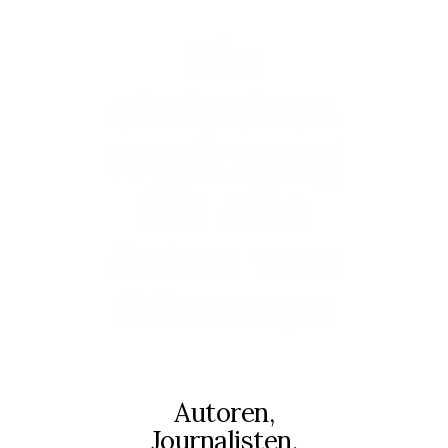
Ein
einfaches
Werkzeug
für alle
Arten von
Stimmen
Autoren,
Journalisten,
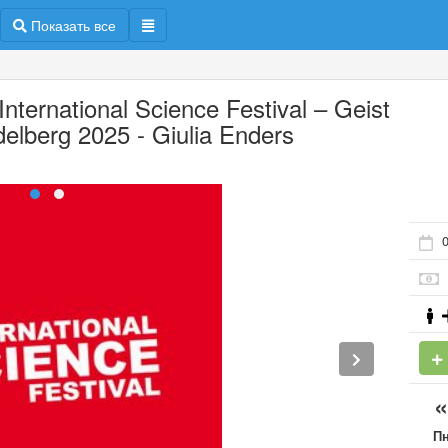
Показать все
International Science Festival – Geist
delberg 2025 - Giulia Enders
0
П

┄┄┄┄┄┄

**What you need to do:**
Rewrite the text read from the items with "Werkzeug" changed to "Programm" and everything else left the same. Leave the pictures out of your answer.

**Answer:**
Ein
einfaches
Programm
für alle
Arten von
Stimmen
Autoren,
Journalisten,
Показать все
International Science Festival – Geist
delberg 2025 - Giulia Enders
0
П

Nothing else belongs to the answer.